Look Out For… Shadows & Tall Trees 6 and Savage by Gary Fry

Look Out For… Shadows & Tall Trees 6

STT6

” A manifesto for horror in the short story form.

Shadows & Tall Trees is the flagship publication of Undertow Publications, a small press based near Toronto. In 2010 and 2013 the journal was a finalist for the British Fantasy Award for Best Periodical/Magazine. Featuring notable visionaries including Robert Shearman, Steve Rasnic Tem, Alison Moore, Nicholas Royle, and Nina Allan, the stories published in Shadows & Tall Trees have been selected for reprint in The Best Horror of the Year, The Best British Stories, The Year’s Best Dark Fantasy & Horror, Imaginarium: The Best Canadian Speculative Writing, The Year’s Best Australian Fantasy & Horror and Wilde Stories: The Best Gay Speculative Fiction.

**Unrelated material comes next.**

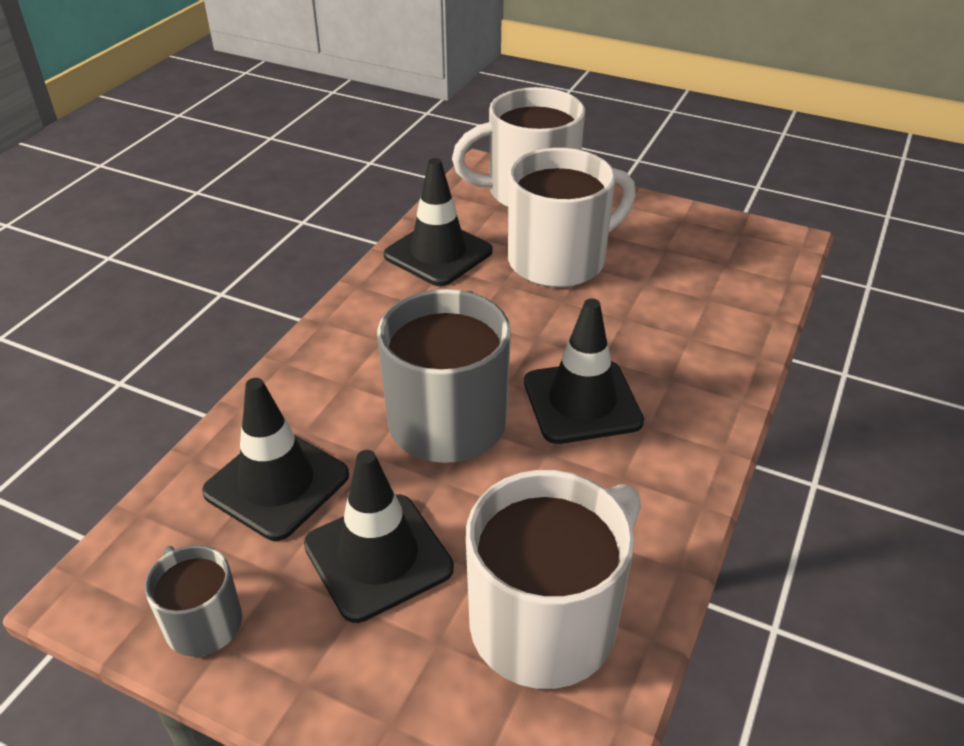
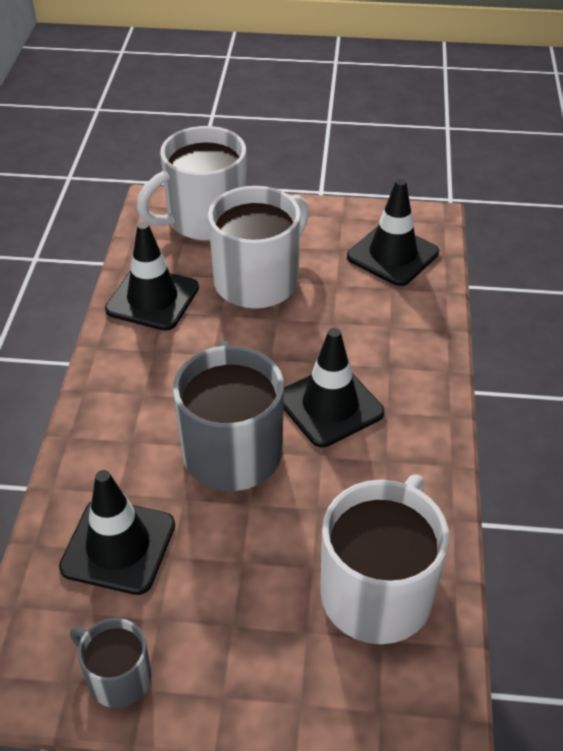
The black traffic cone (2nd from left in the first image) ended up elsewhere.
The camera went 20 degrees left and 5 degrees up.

Why we’re excited about this book: Shadows & Tall Trees is a magazine of literary horror (or horrifying literature, if you’d prefer) – it is now being published yearly as a book-length anthology. And what a fantastic book it looks to be. Edited by Michael Kelly (no slouch in the fiction department himself) the stories he selects are always intelligent, literate and scary. And there’s seventeen stories this time which, alongside Kelly’s passionate introduction, stand as a virtual manifesto for horror in the short story form. Some of the authors will no doubt be familiar to This is Horror readers – Robert Shearman, Conrad Williams, VH Leslie – but it’s a sign of a really good anthology or magazine that even the authors you’ve never heard of have stories as good as the big-shots and Shadows & Tall Trees always delivers in this department. If you’re as passionate about horror short stories as we are, then this really is a must buy.

And if you’re not passionate about short horror fiction then don’t worry, we won’t judge you. Much.

This book will appeal to: any and all fans of intelligent, literary horror.

Shadows & Tall Trees 2014 is out today from Undertow Publications.

Look Out For… Savage by Gary Fry

savage“A wrong turn leading to a creepy town, a savage monster and psychological musings on human nature.”

Driving home one day from a conference, Daryl seeks a shortcut through a barren countryside. He chances upon a mysterious village whose residents seem rather odd. But they have something to show him—a creature so strange he can hardly believe it exists.

And that’s only the beginning of Daryl’s problems, as he seeks to escape something far worse than he can ever imagine.

Something utterly horrific and extremely savage.

Why we’re excited about this book: It’s almost impossible to keep up with the output of Gary Fry; it seems almost every month there’s a new book out where he merges the ideas from the Lovecraft/Blackwood tradition with a thoroughly modern style. And here’s another one; a new novella from Darkfuse. It sounds a cracking read – a wrong turn leading to a creepy town, a savage monster and psychological musings on human nature. One highlight of Fry’s fiction is the way he dovetails the terrifying plot of this story with intellectual and philosophical concerns. And horror, from Frankenstein and Doctor Jekyll & Mister Hyde, through The Bodysnatchers and beyond, has always been the go-to genre for examining questions about ‘the outsider’, about ‘the other’. Horror’s monsters are a way of making ourselves question what it is that makes us human.

God knows how Fry keeps writing such good stuff at such a pace. Maybe there is no ‘Gary Fry’ but a global collective of mad scientists, kidnapped horror writers off their collective heads on experimental, military-grade hallucinogens, and an infinite amount of monkeys.

Or maybe he just doesn’t sleep much. But let’s hope he keeps it up, either way.

This book will appeal to: readers who like to do some philosophical pondering whilst also being scared silly

Savage is out on 10 June 2014 from Darkfuse.